Records from a data collection
--
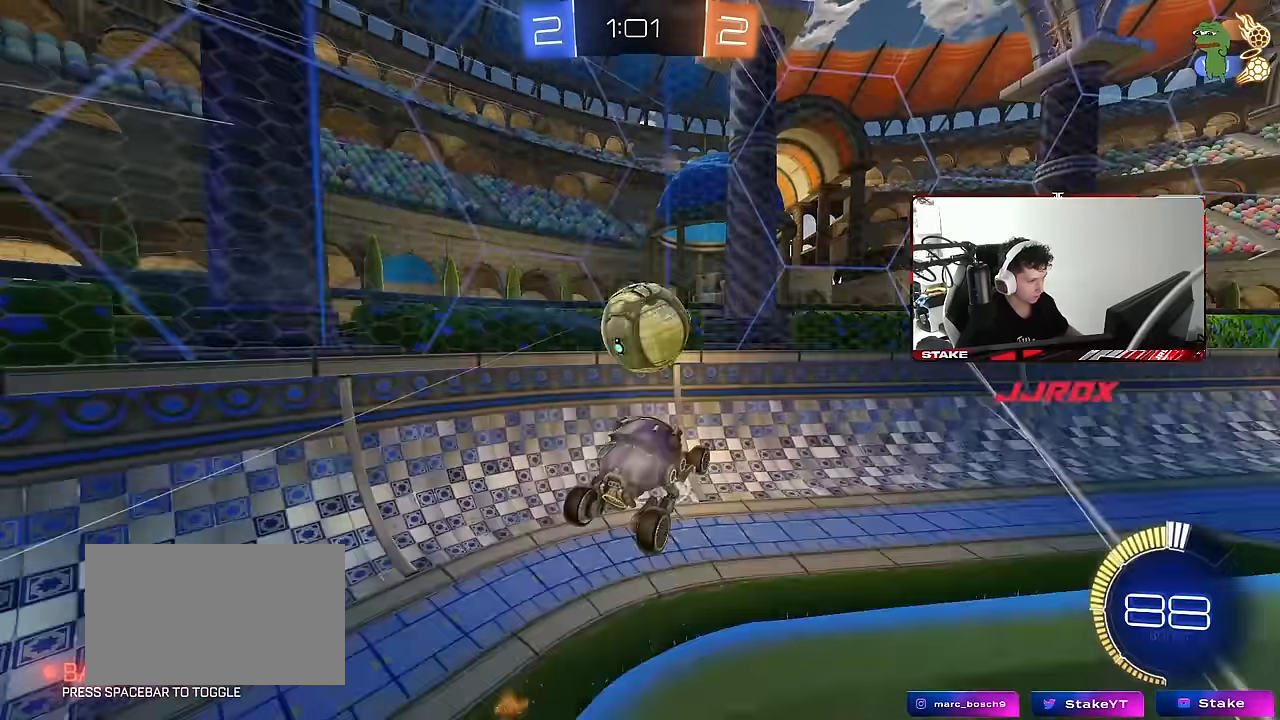
{"keys": ["d", "w"], "mouse": ["left"], "mouse_move": "still", "events": [[33, "w", "down"], [83, "mouse_left", "down"], [133, "shift", "up"]]}
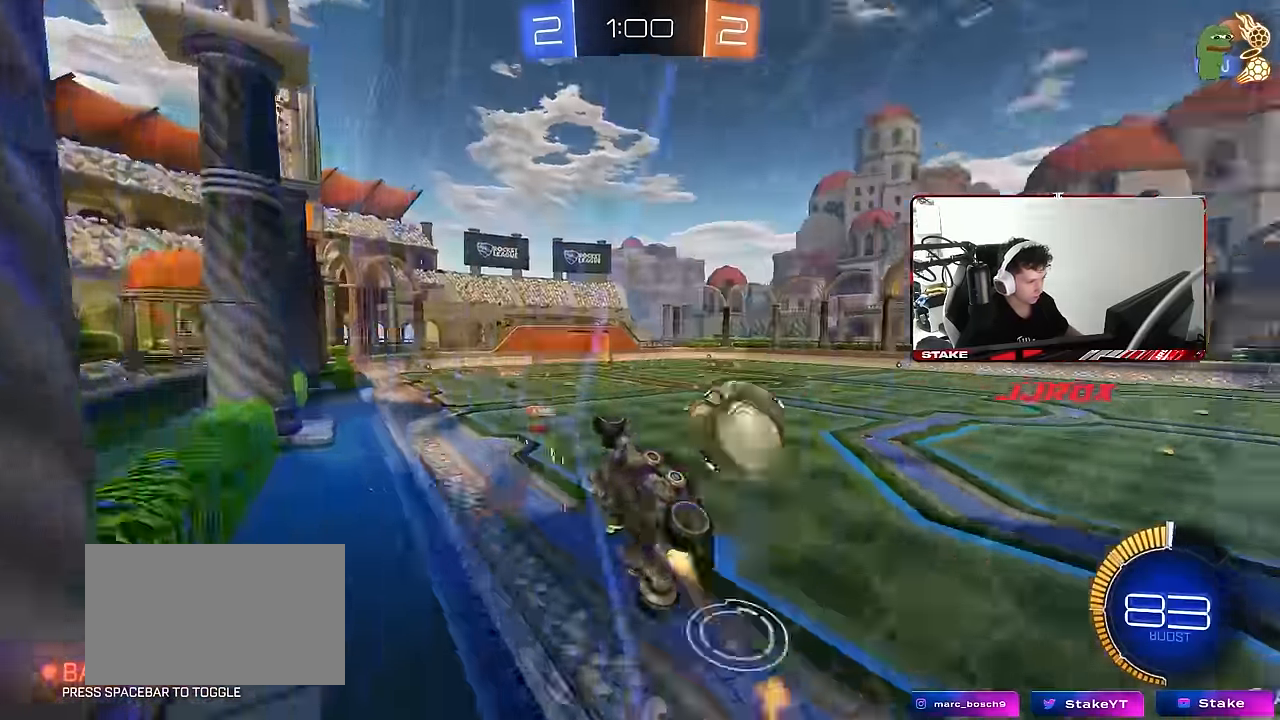
{"keys": ["d", "w"], "mouse": [], "mouse_move": "still", "events": [[50, "mouse_left", "up"], [150, "shift", "down"], [183, "mouse_left", "down"], [183, "shift", "up"], [333, "shift", "down"], [383, "mouse_left", "up"], [433, "shift", "up"]]}
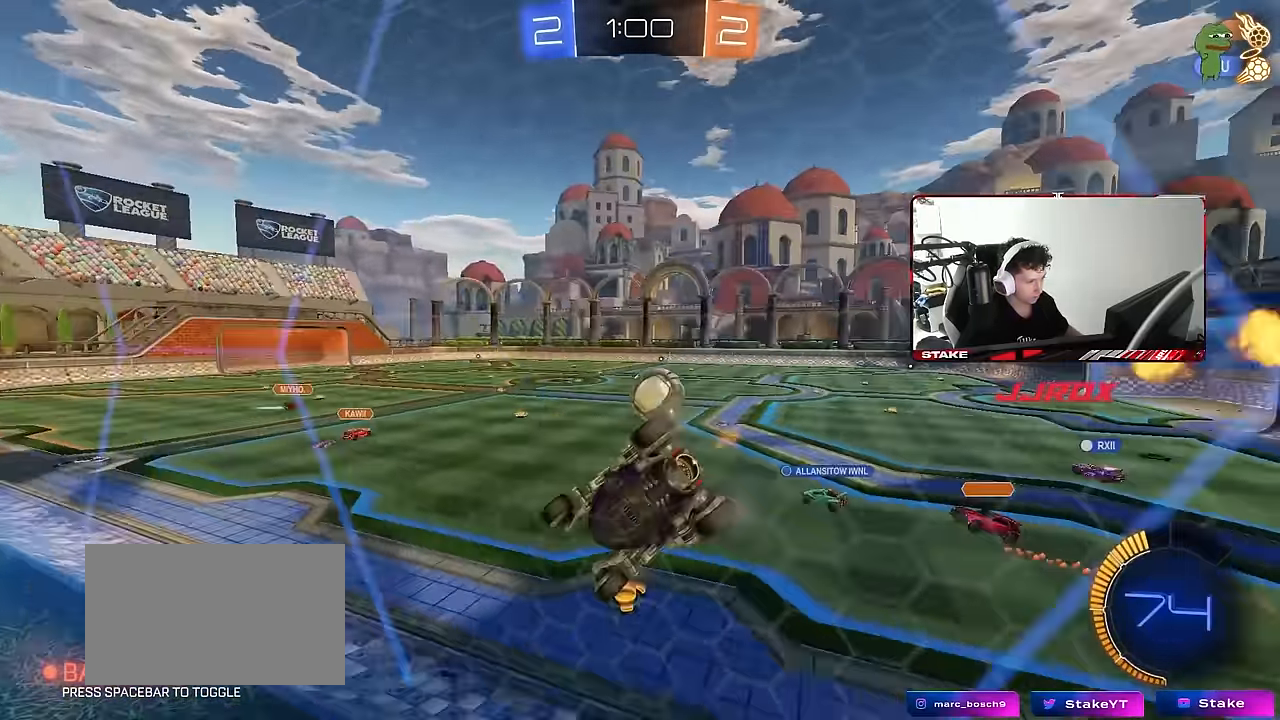
{"keys": ["a", "w"], "mouse": [], "mouse_move": "still", "events": [[433, "d", "up"], [483, "a", "down"]]}
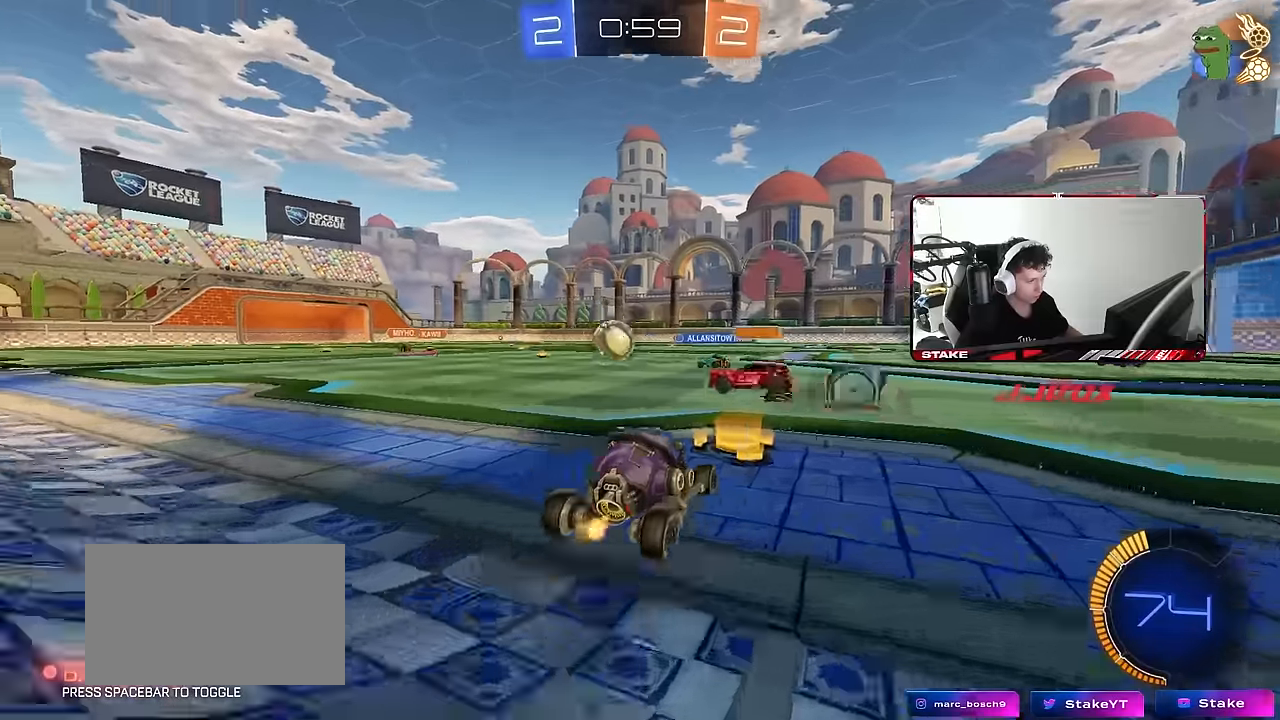
{"keys": ["w"], "mouse": ["left"], "mouse_move": "still", "events": [[217, "a", "up"], [367, "mouse_left", "down"]]}
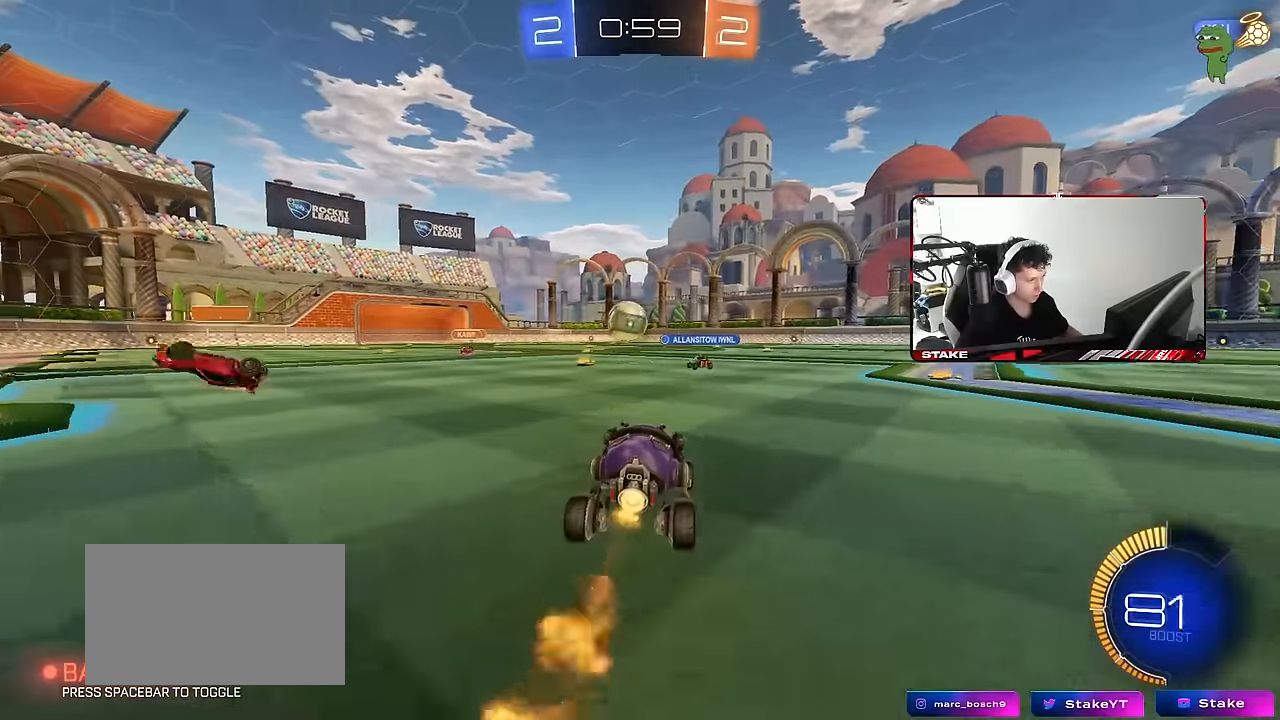
{"keys": ["w"], "mouse": [], "mouse_move": "still", "events": [[50, "a", "down"], [150, "mouse_left", "up"], [233, "a", "up"]]}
--
Goal of the exercise |
The result should be every entry, word for word, and no pictures.

Exercise answer |
{"keys": ["d", "w"], "mouse": ["left"], "mouse_move": "still", "events": [[33, "w", "down"], [83, "mouse_left", "down"], [133, "shift", "up"]]}
{"keys": ["d", "w"], "mouse": [], "mouse_move": "still", "events": [[50, "mouse_left", "up"], [150, "shift", "down"], [183, "mouse_left", "down"], [183, "shift", "up"], [333, "shift", "down"], [383, "mouse_left", "up"], [433, "shift", "up"]]}
{"keys": ["a", "w"], "mouse": [], "mouse_move": "still", "events": [[433, "d", "up"], [483, "a", "down"]]}
{"keys": ["w"], "mouse": ["left"], "mouse_move": "still", "events": [[217, "a", "up"], [367, "mouse_left", "down"]]}
{"keys": ["w"], "mouse": [], "mouse_move": "still", "events": [[50, "a", "down"], [150, "mouse_left", "up"], [233, "a", "up"]]}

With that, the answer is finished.